Extracted text:
++++++++++++++++++++

So to summarize this section, we need something that ticks all three boxes:

  • Bounded: Values stay in a fixed range regardless of position
  • Continuous: Smooth transitions between positions
  • Periodic: Can encode relative distances naturally

Trigonometric Functions

Enter sine and cosine, the perfect candidates! They’re bounded between -1 and 1, inherently continuous, and periodic.

sine and cosine functions

So let’s just add $\sin(\text{pos})$ to each word embedding: position 0 gets $\sin(0)$, position 1 gets $\sin(1)$, position 2 gets $\sin(2)$, and so on.

adding sin(pos) to embeddings

But there’s one big issue: each position needs a unique encoding. If two positions have the exact same encoding, the model will get confused and ambiguity is something we want to avoid in deep learning. Since sine is periodic, $\sin(n) = \sin(n + 2\pi)$, meaning different positions could end up with identical values.

++++++++++++++++++++

Required action 1:
Answer these questions using the positional encoding excerpt. Mark each answer with the same letter as its question.
(a) What three properties must the needed encoding have?
(b) Between which values are sine and cosine bounded?
(c) Which property of sine could give different positions identical values?
Required action 2: Summarize the positional encoding excerpt in two sentences.
Required action 3: Write the next part of the positional encoding excerpt, starting after its last sentence.

++++++++++++++++++++

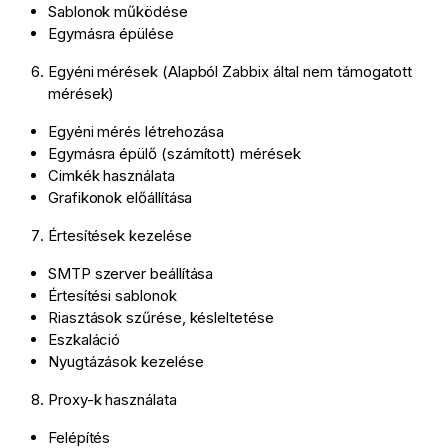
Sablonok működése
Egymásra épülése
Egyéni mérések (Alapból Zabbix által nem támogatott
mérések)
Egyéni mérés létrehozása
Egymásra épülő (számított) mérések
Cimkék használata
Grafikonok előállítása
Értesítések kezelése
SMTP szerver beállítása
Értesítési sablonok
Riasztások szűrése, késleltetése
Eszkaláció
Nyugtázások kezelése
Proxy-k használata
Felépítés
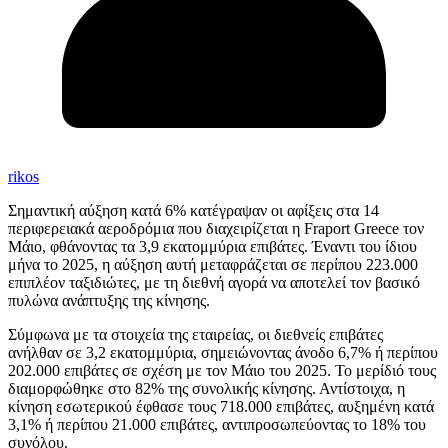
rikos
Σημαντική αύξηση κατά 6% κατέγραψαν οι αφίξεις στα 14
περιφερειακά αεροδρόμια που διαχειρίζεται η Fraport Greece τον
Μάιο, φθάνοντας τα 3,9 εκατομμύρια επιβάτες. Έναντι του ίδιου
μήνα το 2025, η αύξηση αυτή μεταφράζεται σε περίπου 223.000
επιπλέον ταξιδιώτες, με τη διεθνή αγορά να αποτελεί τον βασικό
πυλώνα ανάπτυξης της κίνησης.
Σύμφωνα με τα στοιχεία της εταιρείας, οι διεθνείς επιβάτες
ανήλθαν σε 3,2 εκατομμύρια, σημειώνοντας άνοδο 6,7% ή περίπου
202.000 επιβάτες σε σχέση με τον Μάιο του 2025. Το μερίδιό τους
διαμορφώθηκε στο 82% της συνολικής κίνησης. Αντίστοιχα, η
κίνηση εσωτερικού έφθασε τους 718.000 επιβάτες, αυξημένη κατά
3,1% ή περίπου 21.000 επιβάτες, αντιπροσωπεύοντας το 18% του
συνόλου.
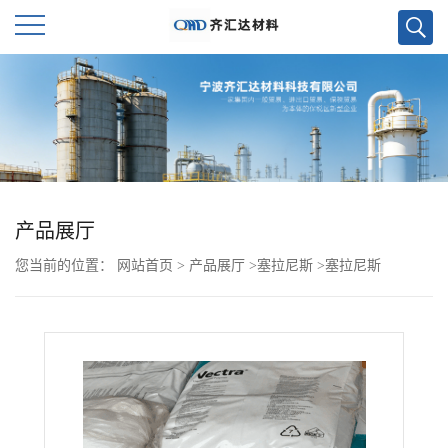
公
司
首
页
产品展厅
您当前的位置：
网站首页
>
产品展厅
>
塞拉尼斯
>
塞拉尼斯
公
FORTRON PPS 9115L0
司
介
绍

++++++++++++++++++++

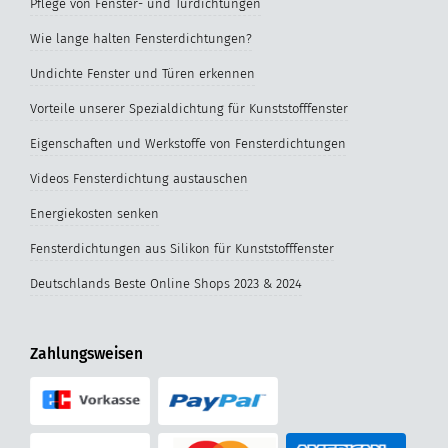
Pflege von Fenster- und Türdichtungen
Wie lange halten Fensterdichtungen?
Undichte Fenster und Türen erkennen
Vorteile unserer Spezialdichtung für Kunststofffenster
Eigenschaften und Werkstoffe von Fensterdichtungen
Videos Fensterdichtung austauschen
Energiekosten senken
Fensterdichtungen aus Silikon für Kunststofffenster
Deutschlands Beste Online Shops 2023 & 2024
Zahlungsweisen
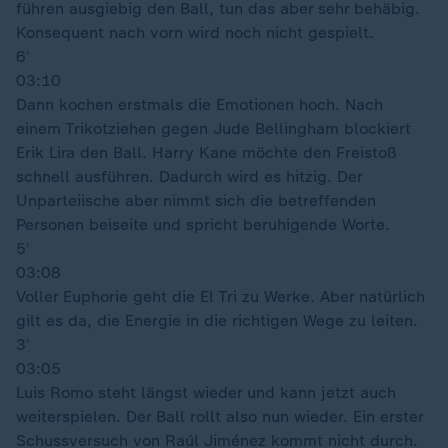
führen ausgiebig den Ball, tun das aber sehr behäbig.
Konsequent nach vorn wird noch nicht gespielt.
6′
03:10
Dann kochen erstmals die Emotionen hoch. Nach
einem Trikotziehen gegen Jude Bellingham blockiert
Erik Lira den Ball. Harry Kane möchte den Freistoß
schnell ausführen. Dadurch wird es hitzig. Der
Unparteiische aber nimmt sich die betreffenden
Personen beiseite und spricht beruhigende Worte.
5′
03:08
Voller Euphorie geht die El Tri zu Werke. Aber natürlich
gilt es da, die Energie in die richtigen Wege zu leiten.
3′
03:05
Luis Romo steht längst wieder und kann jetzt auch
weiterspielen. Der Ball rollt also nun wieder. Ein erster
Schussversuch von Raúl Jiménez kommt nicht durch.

++++++++++++++++++++

Task answer 1:
(a) It must be bounded, continuous, and periodic.
(b) They are bounded between -1 and 1.
(c) Sine is periodic, since $\sin(n) = \sin(n + 2\pi)$.

Task answer 2: The encoding needs to be bounded, continuous, and periodic, and sine and cosine fit because they stay between -1 and 1, are continuous, and are periodic. However, adding $\sin(\text{pos})$ to each word embedding causes a problem: every position needs a unique encoding, and because sine is periodic, different positions could get identical values.

Task answer 3:
One way to counter this is to use two different trigonometric functions instead of one. What if we do:

$$y = y_{\text{emb}} + [\sin(\text{pos}), \cos(\text{pos}), \sin(\text{pos}), \cos(\text{pos}), \ldots]$$

adding alternating sin/cos to embeddings

This helps in short sequences. But if the sequence is long enough, the values will eventually repeat, just like how a clock resets every 12 hours. To truly minmize chances of collision, we can make each dimension of the position encoding vector to use a different frequency for sine and cosine. That way, the pattern of values across all dimensions never (rarely) repeats within any reasonable sequence length.

So, instead of just $[\sin(\text{pos}), \cos(\text{pos}), \sin(\text{pos}), ...]$, we use:

$$[\sin(\omega_1 \cdot \text{pos}), \cos(\omega_1 \cdot \text{pos}), \sin(\omega_2 \cdot \text{pos}), \cos(\omega_2 \cdot \text{pos}), \ldots]$$

where each $\omega_k$ is a different frequency for each dimension. This way, every position gets a unique, high-dimensional fingerprint that’s extremely unlikely to repeat or collide with any other position.

Take a minute to pause and reflect on the figure below, this should give you a very good intuition as to what exactly positional encoding is doing.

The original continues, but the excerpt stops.